Figure 1 (sort) and Figure 2 (hash join) show the response time of the sort and hash-join operators as a function of the memory allocated by the operators. We are interested in the one-pass and cache points on both curves. The one- pass point is the start of the area where the operator runs in one-pass mode, and the cache point corresponds to case when the work area size is equal to the cache size. The sort curve is flat between these two points because a sort opera- tor doesn’t benefit from additional memory if it cannot use the cache size. The hash-join curve decreases in a step-like shape between the one-pass and cache points. Each step corresponds to an extra build partition that can be kept in memory. Contrary to the sort, the hash join can benefit from additional memory between the one-pass and cache points.
这篇文章主要说的就是如何根据workload, 来给这些sql operator动态调整mem limit.

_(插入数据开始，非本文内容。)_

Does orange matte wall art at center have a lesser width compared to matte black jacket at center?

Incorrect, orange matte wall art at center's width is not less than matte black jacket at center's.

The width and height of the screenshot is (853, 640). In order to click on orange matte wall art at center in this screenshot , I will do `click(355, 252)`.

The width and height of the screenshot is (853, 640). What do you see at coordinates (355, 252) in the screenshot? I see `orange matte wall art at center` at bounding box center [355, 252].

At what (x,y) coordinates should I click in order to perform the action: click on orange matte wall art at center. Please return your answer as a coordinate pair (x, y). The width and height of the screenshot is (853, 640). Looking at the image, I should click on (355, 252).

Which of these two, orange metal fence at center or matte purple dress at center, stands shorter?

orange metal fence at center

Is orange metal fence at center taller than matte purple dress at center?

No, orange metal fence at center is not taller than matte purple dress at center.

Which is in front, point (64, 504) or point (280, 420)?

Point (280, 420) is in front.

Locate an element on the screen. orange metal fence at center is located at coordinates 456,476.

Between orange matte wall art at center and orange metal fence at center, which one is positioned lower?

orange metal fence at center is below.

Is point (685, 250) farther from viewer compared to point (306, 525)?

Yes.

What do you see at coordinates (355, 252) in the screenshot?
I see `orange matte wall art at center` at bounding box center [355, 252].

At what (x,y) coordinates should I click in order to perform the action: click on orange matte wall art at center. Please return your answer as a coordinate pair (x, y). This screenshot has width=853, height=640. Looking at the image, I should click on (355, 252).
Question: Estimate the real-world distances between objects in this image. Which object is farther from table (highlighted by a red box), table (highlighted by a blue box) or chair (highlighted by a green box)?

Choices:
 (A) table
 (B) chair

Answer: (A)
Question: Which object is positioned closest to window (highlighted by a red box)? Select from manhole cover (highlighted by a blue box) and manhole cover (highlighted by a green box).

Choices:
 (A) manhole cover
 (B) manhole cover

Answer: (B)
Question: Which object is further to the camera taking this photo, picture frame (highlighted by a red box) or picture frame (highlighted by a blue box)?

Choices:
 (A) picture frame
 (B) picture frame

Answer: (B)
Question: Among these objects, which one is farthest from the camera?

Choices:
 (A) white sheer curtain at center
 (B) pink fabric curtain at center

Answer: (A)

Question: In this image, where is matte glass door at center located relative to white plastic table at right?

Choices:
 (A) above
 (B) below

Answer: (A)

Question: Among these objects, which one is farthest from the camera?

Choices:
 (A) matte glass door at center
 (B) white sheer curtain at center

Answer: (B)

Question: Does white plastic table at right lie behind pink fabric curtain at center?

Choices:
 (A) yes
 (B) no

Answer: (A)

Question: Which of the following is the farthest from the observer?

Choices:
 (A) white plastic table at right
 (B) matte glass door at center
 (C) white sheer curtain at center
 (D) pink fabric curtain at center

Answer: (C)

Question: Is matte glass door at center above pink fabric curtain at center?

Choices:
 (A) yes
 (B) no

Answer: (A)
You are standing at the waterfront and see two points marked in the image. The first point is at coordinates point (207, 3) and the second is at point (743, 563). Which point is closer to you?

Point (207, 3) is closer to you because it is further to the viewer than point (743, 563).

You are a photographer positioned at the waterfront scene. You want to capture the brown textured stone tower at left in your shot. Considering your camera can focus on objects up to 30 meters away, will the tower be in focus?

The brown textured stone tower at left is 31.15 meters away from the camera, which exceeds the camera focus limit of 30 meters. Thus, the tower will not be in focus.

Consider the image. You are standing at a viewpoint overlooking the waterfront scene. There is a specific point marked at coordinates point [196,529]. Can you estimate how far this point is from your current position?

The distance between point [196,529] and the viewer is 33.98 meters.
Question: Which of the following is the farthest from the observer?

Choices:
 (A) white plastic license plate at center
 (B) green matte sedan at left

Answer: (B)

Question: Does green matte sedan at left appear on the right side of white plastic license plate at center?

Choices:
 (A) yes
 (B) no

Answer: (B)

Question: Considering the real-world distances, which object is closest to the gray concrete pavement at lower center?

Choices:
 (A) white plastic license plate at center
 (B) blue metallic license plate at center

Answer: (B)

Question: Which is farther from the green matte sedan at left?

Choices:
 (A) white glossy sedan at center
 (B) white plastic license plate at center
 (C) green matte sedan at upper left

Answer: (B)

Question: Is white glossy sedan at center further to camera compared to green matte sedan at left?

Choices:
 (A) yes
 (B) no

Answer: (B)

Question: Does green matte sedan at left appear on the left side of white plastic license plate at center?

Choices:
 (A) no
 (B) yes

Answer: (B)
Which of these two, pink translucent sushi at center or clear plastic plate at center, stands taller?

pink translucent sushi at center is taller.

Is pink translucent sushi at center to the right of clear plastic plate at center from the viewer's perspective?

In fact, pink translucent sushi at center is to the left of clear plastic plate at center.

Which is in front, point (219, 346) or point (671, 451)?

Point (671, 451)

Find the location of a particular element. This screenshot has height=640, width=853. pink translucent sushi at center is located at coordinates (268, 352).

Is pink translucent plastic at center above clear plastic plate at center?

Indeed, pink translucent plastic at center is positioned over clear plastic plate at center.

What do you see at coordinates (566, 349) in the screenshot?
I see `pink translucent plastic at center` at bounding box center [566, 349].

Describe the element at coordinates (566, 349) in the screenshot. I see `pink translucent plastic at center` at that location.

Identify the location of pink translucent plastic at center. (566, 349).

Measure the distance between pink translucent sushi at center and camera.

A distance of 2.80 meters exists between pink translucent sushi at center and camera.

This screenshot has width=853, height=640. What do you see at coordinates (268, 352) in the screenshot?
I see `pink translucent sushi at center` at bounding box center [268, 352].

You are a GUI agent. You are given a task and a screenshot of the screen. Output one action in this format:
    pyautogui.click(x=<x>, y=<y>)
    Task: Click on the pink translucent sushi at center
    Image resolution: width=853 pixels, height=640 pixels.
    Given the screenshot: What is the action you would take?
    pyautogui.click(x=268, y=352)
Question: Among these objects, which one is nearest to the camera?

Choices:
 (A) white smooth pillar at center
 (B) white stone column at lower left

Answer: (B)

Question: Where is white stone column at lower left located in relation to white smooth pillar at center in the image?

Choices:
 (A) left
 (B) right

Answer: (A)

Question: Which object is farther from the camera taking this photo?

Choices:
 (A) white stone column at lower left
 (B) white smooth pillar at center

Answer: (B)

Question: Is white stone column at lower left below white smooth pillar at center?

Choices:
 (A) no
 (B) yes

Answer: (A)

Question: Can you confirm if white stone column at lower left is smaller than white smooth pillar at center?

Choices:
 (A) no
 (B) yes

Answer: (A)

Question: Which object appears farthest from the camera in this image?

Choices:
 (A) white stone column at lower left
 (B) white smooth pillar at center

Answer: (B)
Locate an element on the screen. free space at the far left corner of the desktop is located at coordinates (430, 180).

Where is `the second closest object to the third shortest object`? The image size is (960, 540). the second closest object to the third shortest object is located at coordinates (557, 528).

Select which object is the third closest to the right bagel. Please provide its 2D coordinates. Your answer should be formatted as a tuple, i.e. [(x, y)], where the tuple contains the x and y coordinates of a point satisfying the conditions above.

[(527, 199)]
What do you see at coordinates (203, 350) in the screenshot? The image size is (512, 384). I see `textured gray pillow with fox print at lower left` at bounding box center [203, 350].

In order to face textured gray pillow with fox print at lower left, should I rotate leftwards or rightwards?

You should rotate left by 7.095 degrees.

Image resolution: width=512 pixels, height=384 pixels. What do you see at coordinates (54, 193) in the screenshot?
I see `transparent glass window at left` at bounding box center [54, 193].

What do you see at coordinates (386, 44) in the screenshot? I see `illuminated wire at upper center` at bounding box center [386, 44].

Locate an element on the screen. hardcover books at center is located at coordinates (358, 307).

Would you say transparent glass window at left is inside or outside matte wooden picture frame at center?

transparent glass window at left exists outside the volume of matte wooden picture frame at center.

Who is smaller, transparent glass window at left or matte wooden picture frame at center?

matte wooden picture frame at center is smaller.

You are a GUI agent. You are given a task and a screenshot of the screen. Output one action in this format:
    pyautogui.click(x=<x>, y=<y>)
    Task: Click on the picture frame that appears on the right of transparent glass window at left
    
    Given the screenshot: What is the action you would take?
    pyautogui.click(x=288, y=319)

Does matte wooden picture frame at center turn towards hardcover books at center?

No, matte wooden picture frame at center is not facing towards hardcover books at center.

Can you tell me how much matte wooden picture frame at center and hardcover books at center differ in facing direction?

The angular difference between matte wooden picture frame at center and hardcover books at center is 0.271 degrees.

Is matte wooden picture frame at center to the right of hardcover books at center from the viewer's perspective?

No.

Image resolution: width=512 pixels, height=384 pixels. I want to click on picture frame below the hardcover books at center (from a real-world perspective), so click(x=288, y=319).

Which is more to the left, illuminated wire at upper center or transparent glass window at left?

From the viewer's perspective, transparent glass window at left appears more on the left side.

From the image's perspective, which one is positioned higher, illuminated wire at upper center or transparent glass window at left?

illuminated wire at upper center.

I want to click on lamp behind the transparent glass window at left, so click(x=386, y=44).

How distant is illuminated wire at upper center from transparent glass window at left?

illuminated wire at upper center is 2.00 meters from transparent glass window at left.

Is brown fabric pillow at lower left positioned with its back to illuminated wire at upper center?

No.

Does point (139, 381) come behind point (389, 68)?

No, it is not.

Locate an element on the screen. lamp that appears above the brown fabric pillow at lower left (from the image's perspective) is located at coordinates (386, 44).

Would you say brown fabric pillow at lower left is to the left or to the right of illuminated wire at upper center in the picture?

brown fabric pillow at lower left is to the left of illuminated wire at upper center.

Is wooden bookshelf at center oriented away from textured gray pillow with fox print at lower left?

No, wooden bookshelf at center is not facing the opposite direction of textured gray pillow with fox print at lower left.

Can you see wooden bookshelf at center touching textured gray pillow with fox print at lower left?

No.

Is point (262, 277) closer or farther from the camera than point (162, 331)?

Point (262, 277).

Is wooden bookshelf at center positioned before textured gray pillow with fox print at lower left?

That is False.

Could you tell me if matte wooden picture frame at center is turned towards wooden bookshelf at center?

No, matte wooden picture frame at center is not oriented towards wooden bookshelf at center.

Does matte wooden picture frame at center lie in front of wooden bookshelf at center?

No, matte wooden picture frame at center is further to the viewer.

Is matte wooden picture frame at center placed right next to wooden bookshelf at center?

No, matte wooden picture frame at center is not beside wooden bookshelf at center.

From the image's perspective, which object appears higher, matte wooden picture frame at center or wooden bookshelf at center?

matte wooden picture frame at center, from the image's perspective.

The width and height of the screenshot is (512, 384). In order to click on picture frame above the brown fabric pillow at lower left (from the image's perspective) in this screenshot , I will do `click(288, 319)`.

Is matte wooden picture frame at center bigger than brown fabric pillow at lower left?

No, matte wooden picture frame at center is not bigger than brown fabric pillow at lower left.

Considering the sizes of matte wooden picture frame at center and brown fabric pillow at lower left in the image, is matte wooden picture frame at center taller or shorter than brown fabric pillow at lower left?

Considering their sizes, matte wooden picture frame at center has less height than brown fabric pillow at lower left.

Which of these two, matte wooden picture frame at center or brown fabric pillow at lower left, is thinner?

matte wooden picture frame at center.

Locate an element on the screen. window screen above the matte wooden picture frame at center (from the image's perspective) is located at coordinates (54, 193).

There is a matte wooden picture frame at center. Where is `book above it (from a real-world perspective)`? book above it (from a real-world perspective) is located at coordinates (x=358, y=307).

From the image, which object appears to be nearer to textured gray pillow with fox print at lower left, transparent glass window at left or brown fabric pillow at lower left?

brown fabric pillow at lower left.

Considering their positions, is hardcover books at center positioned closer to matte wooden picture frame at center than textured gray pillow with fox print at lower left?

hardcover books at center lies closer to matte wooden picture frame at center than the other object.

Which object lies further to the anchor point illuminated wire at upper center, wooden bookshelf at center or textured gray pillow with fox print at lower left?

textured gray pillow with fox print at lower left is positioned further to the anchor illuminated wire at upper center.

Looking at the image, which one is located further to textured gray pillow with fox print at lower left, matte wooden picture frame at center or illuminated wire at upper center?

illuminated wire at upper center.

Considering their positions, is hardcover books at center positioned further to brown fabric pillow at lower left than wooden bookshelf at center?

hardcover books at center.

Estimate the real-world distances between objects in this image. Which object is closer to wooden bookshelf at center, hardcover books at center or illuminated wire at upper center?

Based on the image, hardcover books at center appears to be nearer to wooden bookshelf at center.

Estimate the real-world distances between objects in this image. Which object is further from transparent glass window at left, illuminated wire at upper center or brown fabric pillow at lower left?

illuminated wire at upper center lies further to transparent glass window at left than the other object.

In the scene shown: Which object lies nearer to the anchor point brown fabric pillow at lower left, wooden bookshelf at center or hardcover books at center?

In Oracle9i, we introduced a new memory manager that dynamically adapts the memory allocation based on the operation’s need and the system workload. This improves both manageability and performance. The manageability is improved by relieving the DBA from his “role” of find- ing optimal values for memory configuration parameters. The performance is improved by allocating the memory to operators to maximize throughput and make the operators dynamically adapt their memory consumption to respond to changes in the workload.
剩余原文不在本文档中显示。